A présent, l’économie reprend ses droits. Et on commence par une amère découverte. L’on pensait naïvement que la démocratie amènerait la croissance et que mécaniquement nous passerions de 4 à 6%, tout de go, en claquant des doigts. Il nous faut déchanter parce que dans la revue de littérature à laquelle procédera Pr Ennabli, la relation entre démocratie et croissance n’est ni claire ni simple et qu’elle ne se vérifie pas automatiquement et ce ni dans un sens ni dans l’autre.
Les résultats des expériences de transitons démocratiques n’établissent pas une loi du genre. Cependant rappelle-t-il, quand la démocratie favorise une amélioration de la gouvernance, elle produit un effet positif sur la croissance. La transparence des procédures, la redevabilité de la classe politique, la suprématie de la loi, et le recul de la corruption sont des facteurs favorables à la reprise d’une croissance forte.
L’on sait toutefois que la démocratie réduit la volatilité de la croissance. Il semble que l’écart-type de la croissance est de 3,5 en dictature, et de 1,4 en démocratie.

TRAVAIL À FAIRE
[1] Dans le passage sur la démocratie et la croissance, quel est l'écart-type de la croissance en démocratie ?
[2] Poursuivez le passage sur la démocratie et la croissance à partir de sa dernière phrase.
Les enregistrements qui suivent n'ont aucun rapport avec le passage cité.

ENREGISTREMENTS FOURNIS
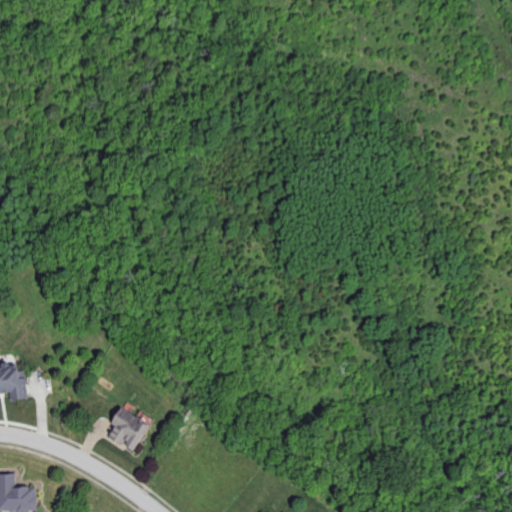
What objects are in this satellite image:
building: (14, 382)
building: (129, 429)
road: (83, 461)
building: (17, 496)
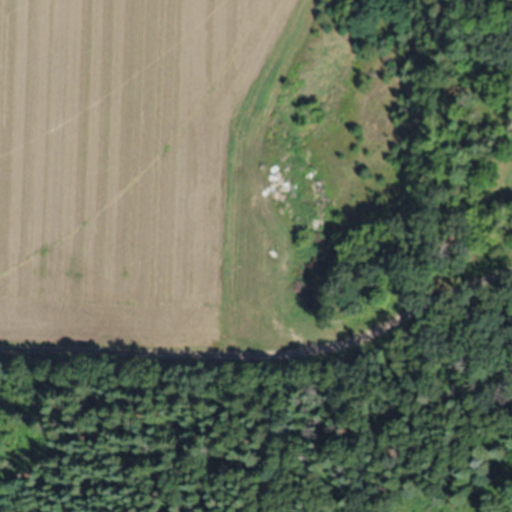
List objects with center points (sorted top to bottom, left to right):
crop: (159, 176)
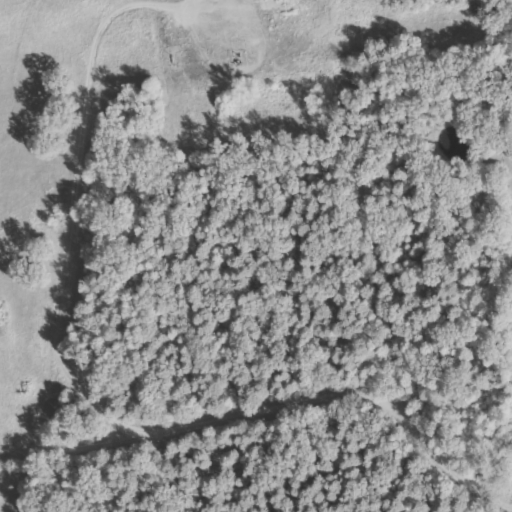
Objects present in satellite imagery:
road: (272, 408)
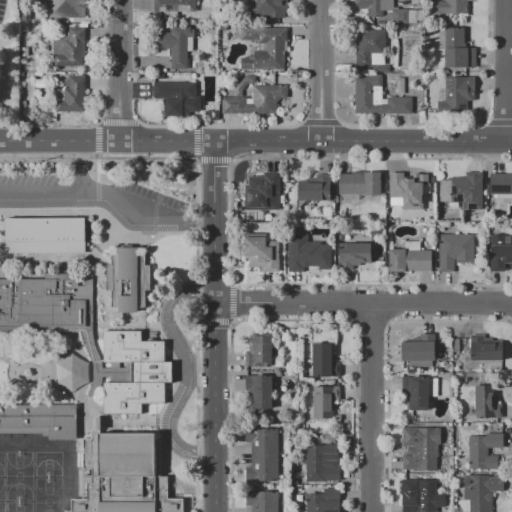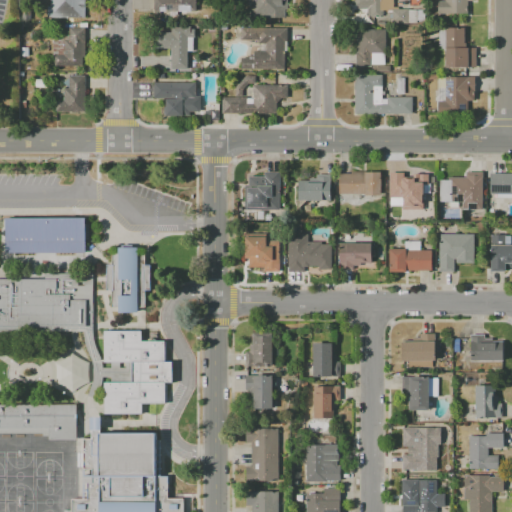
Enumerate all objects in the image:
building: (173, 5)
building: (175, 5)
building: (451, 6)
building: (452, 7)
building: (67, 8)
building: (68, 8)
building: (267, 8)
building: (267, 8)
building: (388, 10)
parking lot: (5, 13)
building: (175, 44)
building: (176, 44)
building: (69, 47)
building: (264, 47)
building: (264, 47)
building: (369, 47)
building: (68, 48)
building: (370, 48)
building: (455, 48)
building: (455, 48)
road: (487, 60)
road: (120, 71)
road: (323, 71)
road: (506, 71)
building: (432, 76)
building: (400, 85)
building: (455, 94)
building: (72, 95)
building: (72, 95)
building: (457, 96)
building: (177, 97)
building: (177, 97)
building: (253, 97)
building: (254, 97)
building: (376, 97)
building: (376, 97)
road: (319, 120)
road: (485, 120)
road: (117, 122)
road: (499, 122)
road: (410, 124)
road: (219, 126)
road: (97, 137)
road: (41, 143)
road: (101, 143)
road: (168, 143)
road: (195, 143)
road: (364, 143)
road: (96, 157)
road: (372, 157)
road: (213, 159)
road: (233, 160)
road: (193, 161)
road: (82, 166)
road: (97, 166)
building: (358, 182)
building: (360, 182)
building: (500, 183)
building: (500, 184)
building: (314, 188)
building: (315, 188)
building: (407, 188)
building: (462, 189)
parking lot: (30, 190)
road: (41, 190)
building: (405, 190)
building: (463, 190)
building: (263, 191)
building: (262, 192)
road: (97, 194)
road: (102, 211)
road: (148, 212)
road: (154, 216)
road: (231, 221)
road: (216, 222)
building: (44, 234)
building: (43, 235)
flagpole: (141, 244)
building: (455, 249)
building: (454, 250)
building: (499, 251)
building: (261, 252)
building: (261, 252)
building: (306, 253)
building: (357, 253)
building: (500, 253)
building: (307, 254)
building: (353, 254)
building: (410, 257)
building: (409, 258)
building: (127, 278)
building: (127, 279)
road: (235, 284)
road: (364, 302)
road: (231, 303)
road: (198, 321)
road: (216, 321)
road: (232, 322)
road: (196, 336)
building: (44, 340)
building: (418, 347)
building: (484, 347)
building: (484, 348)
building: (259, 349)
building: (259, 349)
building: (418, 350)
building: (80, 352)
building: (323, 359)
building: (323, 359)
building: (115, 370)
building: (134, 371)
road: (176, 372)
road: (187, 373)
building: (260, 389)
building: (259, 390)
building: (418, 390)
building: (419, 390)
building: (324, 399)
building: (324, 400)
building: (485, 401)
building: (486, 401)
road: (217, 407)
road: (374, 407)
road: (231, 417)
building: (420, 448)
building: (420, 448)
building: (483, 449)
building: (482, 450)
building: (262, 453)
building: (262, 454)
building: (321, 459)
building: (321, 462)
park: (47, 463)
park: (1, 464)
building: (121, 474)
park: (18, 475)
building: (122, 475)
building: (480, 490)
building: (480, 491)
park: (1, 495)
park: (47, 495)
building: (420, 495)
building: (424, 497)
building: (261, 500)
building: (262, 500)
building: (322, 500)
building: (323, 500)
park: (18, 507)
building: (67, 510)
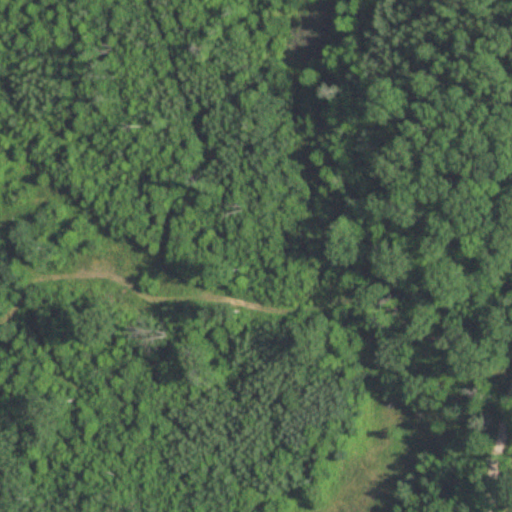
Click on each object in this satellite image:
road: (499, 456)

RÉPONSES PAR TÂCHE
[1] 1,4.

[2]
Cependant, on ne sait toujours pas si la démocratie produit de la bonne gouvernance de manière systématique. C’est selon la nature des institutions démocratiques mises en place et de la qualité de fonctionnement de l’Etat, dira MK Ennabli. Des institutions démocratiques sont plus propices que d’autres au dynamisme économique. Les régimes démocratiques, consensuels non majoritaires, avec un système électoral à la proportionnelle sont plus favorables à la croissance inclusive.
Point de détail et d’importance, si certaines institutions démocratiques collatérales, tel un système judiciaire efficace, sont au rendez-vous, les choses ne peuvent aller que mieux. Au bout du compte, MK Ennabli, citant Francis Fukuyama, rappelle que la démocratie dépend d’une bonne capacité de l’Etat. Plus il est moderne, fort, autonome, pas corrompu et compétent, plus il favorise la reprise économique avec une croissance forte et inclusive.
Quid de la Tunisie?
Comment propulser l’Etat tunisien vers le schéma optimal? L’Etat a les attributions opérationnelles que l’on connaît, mais il a été malmené pendant ces quatre dernières années. Et, on le voit peiner à retrouver les attributs de sa puissance, y compris lors de l’état de grâce. Peut-il revenir dans la partie? Et par-dessus tout, sera-t-il en mesure avec toutes ses composantes à gérer correctement les tensions et les conflits sociaux?
Toute la question est là.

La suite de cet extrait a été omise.